Published on November 27th, 2015 | by Debbie Martin1
The Persian Cat
The Persian is among the most iconic of all cats – it’s famously beloved of Victorian aristocrats and volcano-based villains from James Bond films. But what exactly defines this most distinctive of breeds? And where exactly did it come from? In this article, we’ll see if we can investigate the matter further.
The Persian cat is famous for its long, luxuriant fur, which is often – though not always – brilliant white. It has a small round face and a short muzzle, though modern cat-owners tend to favour a more natural-looking head structure.
History: Where did the Persian come from?
The answer here might seem an obvious one: the Persian cat came from Persia. But while the first long-haired cats do originate from Persia, it was in nineteenth century Britain that the cat we know today was properly domesticated.
The first long-haired cats were imported to Europe from two different middle-eastern places at roughly the same period. Pietro Della Valle, an Italian nobleman and traveller during the Renaissance, is widely-credited as the first to bring back long-haired cats to Europe. During a ten-year voyage in the early 17th century that took him through the Holy Land, Turkey, India, Alexandretta and just about everywhere in between, Della Valle brought back with him a long-haired cat from Khorasan, a region of modern-day Iran.
At the same time, long-haired cats were being imported from modern-day Ankara, Turkey (the Angora) into France and then the rest of Europe. The period also saw similar breeds being brought back from the East, from as far afield as China and Burma.

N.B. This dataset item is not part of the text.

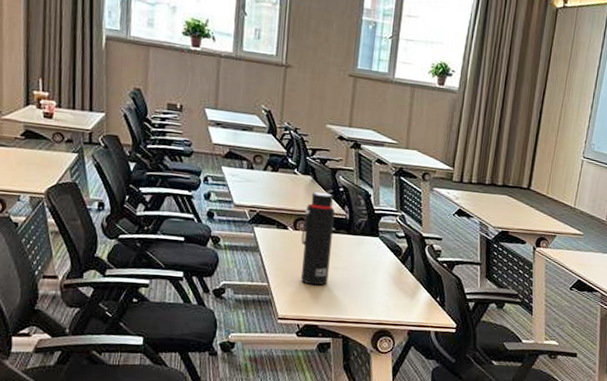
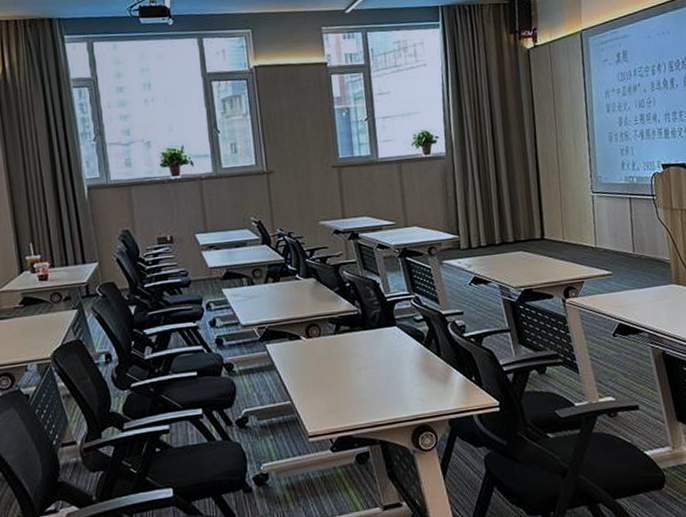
water bottle: present [301,191,336,286] -> none [314,291,353,393]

A few hundred years later, at the first organised cat show in Crystal Palace, in 1871, specimens of the two breeds were put on display. A few years later, guidelines were issued which drew clear distinctions between the two – the Persian was supposed to have a longer tail, more hair and a larger head. Not everyone agreed, however and ultimately it was the Persian which proved the more popular among buyers.
Despite what we may now think, it was the Turkish cats that were white, while their Persian ones were of a darker grey colour. Moreover, genetics has taught us that the modern Persian cat is more closely related to the cats of Europe than it is to those of its geographical namesake.
Personality: What is a Persian like to own?
Thanks to popular culture, the reputation of the Persian has been slightly impugned. We might associate the breed with spoilt rich people and master criminals – but for all of their glamour, the Persian is just as playful and jolly as many other breeds – many Persians retain the same temperament they have as kittens through much of their adult lives.
Persians are, however, fairly lazy cats. They just love to sit around all day long, and prefer to exercise only in limited bursts. For this reason, they’re not quite as agile as other cats. They may even be a little clumsy – so try to discourage them from walking across any surface containing delicate, expensive items like vases and antique crockery.
If you’re looking for a luxuriant cat to stroke as you relax on the sofa, then there are few better breeds than the Persian.
Any Special Issues?
It must be said that Persian cats come bundled with a variety of different health warnings. They are one of several breeds with a genetic propensity for polycystic kidney disease, or PKD. This a condition which results in abnormal cysts developing on the kidneys, which can lead to extreme pain and death if not properly (and expensively) treated. For this reason, it’s important to be stringent when shopping for a Persian kitten – a good breeder will be able to provide you with a certificate proving that both the kitten’s parents are free from the disease.
Another potential problem stems from the so called ‘peke face’ (named after the flat-face Pekinese dog) which is popular with some breeders. This can bring about problems including deformity of the tear ducts which can result in an animal whose eyes constantly water. By the same token, the animal’s jaw might not be properly developed, which might mean that eating is highly troublesome. Check to see whether the kitten can properly close its mouth before you commit to buying.
Remember, a good breeder will be able to answer any questions you have, and be able to introduce you to the mother, and, if possible, the rest of the litter. This will allow you to check the others for signs of hereditary abnormalities. As with any pedigree breed, it’s advisable that you take the time to investigate all of the different options – find a breeder with a good reputation for producing healthy, happy kittens.